I loved going to bed at night. I would close my eyes and daydream, usually about members of boy bands meeting and falling madly in love with me. Or I’d pretend I was one of my characters and mentally write scenes that were yet to come and exactly what I would write down the next day.
But when I got depressed, that all ended.
I stopped writing, except during November of each year, for Nanowrimo. But I never wrote new ideas, only ones I had come up with years before. I chipped away at my list of novels I wanted to write. When November ended, I turned off my laptop and never went back.
I didn’t daydream anymore. I genuinely couldn’t think of anything to daydream about. My life was so dark and colorless that daydreaming was pointless. Instead, when I went to bed I read fanfiction for endless hours. The familiar characters comforted me. I didn’t like reading original fiction anymore. The idea of reading about new people made my stomach twist into knots.
When I finally admitted my depression and went on medication to fight it, everything started coming back. First was my motivation. I wanted to do things again. I cared about my surroundings. People didn’t have to drag me out of the house. I had things I wanted to do.

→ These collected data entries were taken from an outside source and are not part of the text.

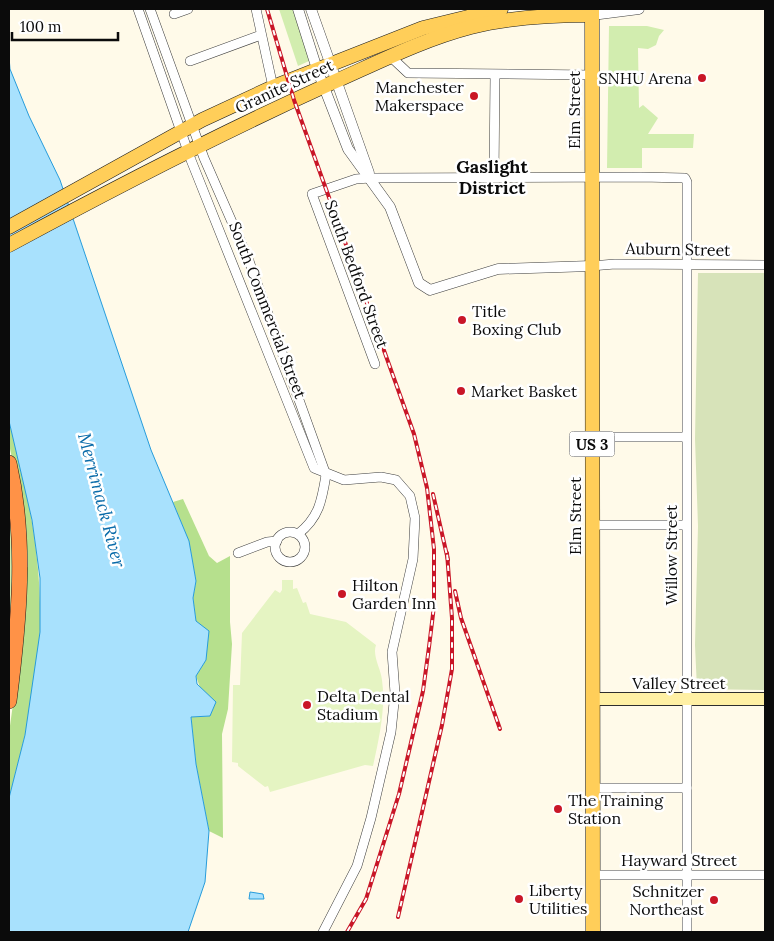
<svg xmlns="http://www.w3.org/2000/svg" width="774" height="941" font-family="Lora,serif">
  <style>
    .green { fill: #d2edaf }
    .forest { fill: #b6e08d }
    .cemetery { fill: #d7e3b9 }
    .pitch { fill: #e5f4c2 }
    .water { fill: #a8e1fd; stroke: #279cdb }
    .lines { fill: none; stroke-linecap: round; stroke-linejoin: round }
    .minor-casing { stroke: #3e3e3e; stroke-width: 10 }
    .tertiary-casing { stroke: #3e3e3e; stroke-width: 11 }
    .secondary-casing { stroke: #2d2d2d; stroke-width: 14 }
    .primary-casing { stroke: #1c1c1c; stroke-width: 15 }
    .motorway-casing { stroke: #1c1c1c; stroke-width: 16 }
    .minor { stroke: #fff; stroke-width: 9 }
    .tertiary { stroke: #fff; stroke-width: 10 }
    .secondary { stroke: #fff0a4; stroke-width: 12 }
    .primary { stroke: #ffce59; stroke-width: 14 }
    .motorway { stroke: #ff9247; stroke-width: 15 }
    .rail-casing { stroke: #c91627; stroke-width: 4 }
    .rail { stroke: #fff; stroke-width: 2; stroke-dasharray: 5.5; stroke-linecap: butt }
    .poi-dot { fill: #c91627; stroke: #fff; stroke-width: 2 }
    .labels { text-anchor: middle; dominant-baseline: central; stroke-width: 5; stroke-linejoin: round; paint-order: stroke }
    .shield { fill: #fff; stroke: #545454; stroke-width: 1 }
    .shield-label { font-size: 15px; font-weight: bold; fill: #0b0b0b }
    .poi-label { font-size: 16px; fill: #0b0b0b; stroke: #fff; text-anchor: start }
    .street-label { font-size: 16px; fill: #0b0b0b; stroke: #fff }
    .neighbourhood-label { font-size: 18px; font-weight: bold; fill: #0b0b0b; stroke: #fff }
    .water-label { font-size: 18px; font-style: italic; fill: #096ba9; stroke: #fff }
  </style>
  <rect width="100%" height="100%" fill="#fffae9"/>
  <g class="green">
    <polygon points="279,9 294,9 309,61 298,66"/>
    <polygon points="609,26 647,26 664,30 659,36 656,45 648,49 638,48 639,108 643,105 658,118 648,134 694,134 693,148 642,148 642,168 607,168"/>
    <polygon points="9,505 13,534 12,614 9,614"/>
  </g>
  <g class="forest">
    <path d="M9 421C28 489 42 559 40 630 39 687 23 744 9 798V733L20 653 26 568 28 567 26 525 9 444Z"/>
    <polygon points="183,499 209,556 217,563 230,556 230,622 232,644 228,709 222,734 223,838 209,831 196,764 191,717 210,716 196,676 206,660 196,621 193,598 196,581 189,542 173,502"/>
  </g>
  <polygon class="cemetery" points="698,273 765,273 765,690 697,689 695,645 698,526 695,439"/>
  <path class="pitch" d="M282 580H293V589L297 588 303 603 306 602 310 614 346 622 376 645C372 656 381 669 382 680 386 708 379 739 373 766L365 765 270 792 268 786 265 787 238 766V763L232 762 233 685H240L242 633 275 590 280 593 282 590Z"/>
  <g class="water">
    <polygon points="9,57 10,69 29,116 60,180 151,450 189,541 196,581 193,598 196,621 209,631 206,660 196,676 197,684 216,702 210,716 191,717 196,764 209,831 205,882 188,932 9,932 9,798 25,735 40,632 40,578 32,520 9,421"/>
    <polygon points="250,892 263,894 264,899 249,899"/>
  </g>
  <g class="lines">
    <defs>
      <g id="minor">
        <polyline points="138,9 191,160 314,468 344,480 381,477 396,480 410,496 415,518 413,559 392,652 395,693 391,732 371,818 357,866 323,932"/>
        <polyline points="150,9 204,158 249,261 326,475"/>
        <polyline points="256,9 273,87"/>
        <polyline points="174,14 188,9"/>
        <polyline points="391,57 408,73 592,75"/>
        <polyline points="190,61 261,35"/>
        <polyline points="494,177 495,75"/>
        <polyline points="591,266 615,264 765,265"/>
        <polyline points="375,364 312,194 356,179 370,178 641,177 685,178 687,182 687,932"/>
        <polyline points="592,437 686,437"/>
        <polyline points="592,525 685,525"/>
        <circle cx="290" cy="547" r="15"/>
        <path d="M298 534C319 518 322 500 326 475"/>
        <polyline points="238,553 267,542 277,541"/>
        <polyline points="593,788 687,788"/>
        <polyline points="593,875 765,875"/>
      </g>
      <g id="tertiary">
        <polyline points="298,9 317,69 348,149 390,207 419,283 430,290 498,269 591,266"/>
        <polyline points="311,9 369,173"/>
        <polyline points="592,15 639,9"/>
      </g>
      <polyline id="secondary" points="593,699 765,699"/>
      <g id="primary">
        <polyline points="592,9 593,932"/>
        <polyline points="9,227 202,120 273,87 423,28 501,9"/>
        <path d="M9 245C114 188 219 134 327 85 375 64 421 40 471 27 511 17 551 15 592 15"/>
      </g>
      <path id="motorway" d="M9 463C27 542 19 622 9 701"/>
    </defs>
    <use href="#minor" class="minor-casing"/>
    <use href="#tertiary" class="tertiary-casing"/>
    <use href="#secondary" class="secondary-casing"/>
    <use href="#primary" class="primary-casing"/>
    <use href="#motorway" class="motorway-casing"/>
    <use href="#minor" class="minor"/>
    <use href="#tertiary" class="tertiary"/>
    <use href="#secondary" class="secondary"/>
    <use href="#primary" class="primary"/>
    <use href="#motorway" class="motorway"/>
    <defs>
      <g id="rail">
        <polyline points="267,9 294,100 414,434 427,488 434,549 434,606 429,647 423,691 399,794 366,899 347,932"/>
        <polyline points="433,494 448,560"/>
        <polyline points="455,591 461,618 500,729"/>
        <polyline points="398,917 442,725 452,669 452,618 447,553"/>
      </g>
    </defs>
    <use href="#rail" class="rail-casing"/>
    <use href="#rail" class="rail"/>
  </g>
  <g class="poi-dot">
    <circle cx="702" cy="78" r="5"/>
    <circle cx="474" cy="96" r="5"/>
    <circle cx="462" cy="320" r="5"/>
    <circle cx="461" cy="391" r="5"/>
    <circle cx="342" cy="594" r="5"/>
    <circle cx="307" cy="705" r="5"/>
    <circle cx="558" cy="809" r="5"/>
    <circle cx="519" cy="899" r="5"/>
    <circle cx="714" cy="900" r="5"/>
  </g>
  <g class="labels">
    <rect class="shield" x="569.5" y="431.5" width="45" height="25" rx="4"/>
    <g class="shield-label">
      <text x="592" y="444">US 3</text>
    </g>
    <g class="poi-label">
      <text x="692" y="78" text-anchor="end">SNHU Arena</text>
      <text x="464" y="87" text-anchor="end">Manchester<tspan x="464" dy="18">Makerspace</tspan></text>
      <text x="472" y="311">Title<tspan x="472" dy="18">Boxing Club</tspan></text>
      <text x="471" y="391">Market Basket</text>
      <text x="352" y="585">Hilton<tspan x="352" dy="18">Garden Inn</tspan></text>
      <text x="317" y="696">Delta Dental<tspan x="317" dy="18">Stadium</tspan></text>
      <text x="568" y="800">The Training<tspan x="568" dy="18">Station</tspan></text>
      <text x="529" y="890">Liberty<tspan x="529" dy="18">Utilities</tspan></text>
      <text x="704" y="891" text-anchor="end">Schnitzer<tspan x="704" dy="18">Northeast</tspan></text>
    </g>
    <g class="street-label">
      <text transform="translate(284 86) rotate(-25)">Granite Street</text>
      <text transform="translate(574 110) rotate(-90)">Elm Street</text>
      <text transform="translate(678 249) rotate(1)">Auburn Street</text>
      <text transform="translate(357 274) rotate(70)">South Bedford Street</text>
      <text transform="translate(268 310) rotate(69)">South Commercial Street</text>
      <text transform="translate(575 516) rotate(-90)">Elm Street</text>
      <text transform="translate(671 555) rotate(-90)">Willow Street</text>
      <text x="679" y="683">Valley Street</text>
      <text x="679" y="860">Hayward Street</text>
    </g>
    <g class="neighbourhood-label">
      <text x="492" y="166">Gaslight<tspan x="492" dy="21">District</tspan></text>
    </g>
    <g class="water-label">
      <text transform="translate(102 500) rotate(75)">Merrimack River</text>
    </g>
  </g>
  <rect width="774" height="941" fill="none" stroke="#0b0b0b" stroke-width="20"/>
  <path d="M12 32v8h106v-8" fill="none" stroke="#0b0b0b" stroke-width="2.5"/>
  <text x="20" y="32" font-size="15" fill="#0b0b0b" stroke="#ffffff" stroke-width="4" paint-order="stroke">100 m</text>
</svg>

When we moved here two years ago, I made a rule for myself that I could only read fanfiction at night. No more going back to bed after meals and doing nothing but read fanfic and nap. I had the ability now and I was going to take advantage of it.
Then came reading. I’d never stopped buying books, but they’d sat unread on my shelves. I bought books I knew I’d have wanted before I was depressed, and they were all sitting on my bookshelves, dusty and waiting to be opened.
Lastly, my imagination came back.
For the first time in years, I have new novel ideas. In fact, I’m starting to build up a list again of things I want to write. As I read, ideas pop into my head I need to jot down, complete scenes, characters, little blurbs for future books.
It hit me today how much I’d missed my imagination. Depression had come like a dark cloud, covering up all that was beautiful in my life. It had done so so slowly that I didn’t even realize what was gone until I came out on the other side.
Every day I see a little more of ME come back. And I swear on everything I love that I will never forget to be grateful. Because when the black days come back, I know that the bright days will return.
And the bright days make everything else bearable.